COACH WELLS: No, no concern. But I think the ball distribution, you want it to be decently balanced across with the Hs, the Xs and the Zs. Certainly if you get into game and a guy’s got the hot hand or they’re giving you something you’ve got to take it, that’s not a coaching cliche but you’ve got to.
But certainly it can’t be an end balance in terms of T.J.’s catching all these balls. And the X position isn’t — it doesn’t have to be a certain guy, it can be RJ and EZ together combined with all the Hs combined with some at the tight end spot.
I think that’s certainly, I think all of us on offense are cognizant of that. But the — well, not but, but and it’s going to allow — the balance is going to allow us to I think take advantage of stuff. If not they’re going to tilt safeties to T.J. every time. They’re going to bracket T.J., they’re going to (indiscernible) on him, they’re going to combo him in the red zone, and I would, too, until somebody can prove they can make plays.

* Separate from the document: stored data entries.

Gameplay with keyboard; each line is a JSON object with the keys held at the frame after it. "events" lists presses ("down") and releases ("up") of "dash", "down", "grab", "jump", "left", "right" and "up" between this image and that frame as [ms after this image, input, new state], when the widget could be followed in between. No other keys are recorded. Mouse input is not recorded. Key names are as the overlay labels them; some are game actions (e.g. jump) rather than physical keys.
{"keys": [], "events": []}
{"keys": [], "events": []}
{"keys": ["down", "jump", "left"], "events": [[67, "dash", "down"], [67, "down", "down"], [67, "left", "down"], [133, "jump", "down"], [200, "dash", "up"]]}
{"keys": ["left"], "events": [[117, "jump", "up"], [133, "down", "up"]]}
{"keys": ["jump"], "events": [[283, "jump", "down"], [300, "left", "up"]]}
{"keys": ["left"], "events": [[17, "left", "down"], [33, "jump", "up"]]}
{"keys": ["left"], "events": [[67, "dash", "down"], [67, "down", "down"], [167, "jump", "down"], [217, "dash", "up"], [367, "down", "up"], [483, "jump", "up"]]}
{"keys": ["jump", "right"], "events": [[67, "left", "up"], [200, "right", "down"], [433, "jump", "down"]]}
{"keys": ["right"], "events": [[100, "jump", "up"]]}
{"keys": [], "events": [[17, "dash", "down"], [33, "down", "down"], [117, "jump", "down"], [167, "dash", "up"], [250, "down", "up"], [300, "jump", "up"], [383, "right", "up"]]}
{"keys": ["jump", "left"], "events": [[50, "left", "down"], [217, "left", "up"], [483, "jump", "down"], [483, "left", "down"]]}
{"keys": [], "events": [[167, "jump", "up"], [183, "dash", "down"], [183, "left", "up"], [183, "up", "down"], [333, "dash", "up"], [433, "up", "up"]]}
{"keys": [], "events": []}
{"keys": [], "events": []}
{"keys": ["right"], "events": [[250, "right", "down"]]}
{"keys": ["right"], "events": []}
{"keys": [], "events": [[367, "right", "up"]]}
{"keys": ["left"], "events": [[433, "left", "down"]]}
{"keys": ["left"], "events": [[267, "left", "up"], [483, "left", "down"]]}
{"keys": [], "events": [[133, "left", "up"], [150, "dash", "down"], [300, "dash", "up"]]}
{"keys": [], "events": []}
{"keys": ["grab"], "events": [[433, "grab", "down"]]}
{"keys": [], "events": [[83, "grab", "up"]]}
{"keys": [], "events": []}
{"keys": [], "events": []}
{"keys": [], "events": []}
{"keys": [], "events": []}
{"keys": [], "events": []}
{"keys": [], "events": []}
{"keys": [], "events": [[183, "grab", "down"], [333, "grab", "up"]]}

Defensive coordinator Keith Patterson also met with the media and I don’t have time to really break down what he said, although I thought it was interesting that he said that it wasn’t the 99-yard drive that deflated the defense, but the drive before that. Interesting to see him recall that drive (I’m sure he’s re-lived it quite a bit). You can check out RedRaiderSports’ Billy Watson summarizes Patterson’s media scrum and also has a couple of quotes from defensive end Eli Howard.
Defensive end Eli Howard said the Arizona game is helping the team prepare for the Sooners, the bye week was perfect timing. The San Angelo native also discussed how impressive Oklahoma is.
“Despite the quarterback situation, (the bye week) came at a perfect time for us. I mean, you start conference, you’ve had three games, a fourth of the year done, you really can kind of self-evaluate and kind of see what we need to work on as a team during that week, and then, you know, also prepare for OU. So, I think it was perfect timing. We’re blessed because we have another (bye week). Right now, we’re just focusing on trying to beat OU now.”
A-J Media’s Don Williams writes about the X-receiver spot mentioned above:
Turner, during his years at Louisiana-Monroe, was productive in games the Warhawks played against multiple power-five conference opponents. Wells lauded what Ezukanma showed in preseason practice.
Both are ostensibly first-year players for the Red Raiders, though. Compare that to Tarver, who last year at Utah State was a senior who made 32 career starts.
Ezukanma’s a redshirt freshman, and Tech hasn’t had a receiver of his age put up eye-popping numbers this decade. Since 2010, the most catches by a Tech freshman or redshirt freshman was 32 by Jakeem Grant — and for only 284 yards. The most receiving yards by a Tech freshman or redshirt freshman since 2010 was 545 by Vasher, who caught 29 passes.
The only item that I’d mention is that Turner is playing out of position a bit, in that he played inside receiver at Louisiana-Monroe (I think).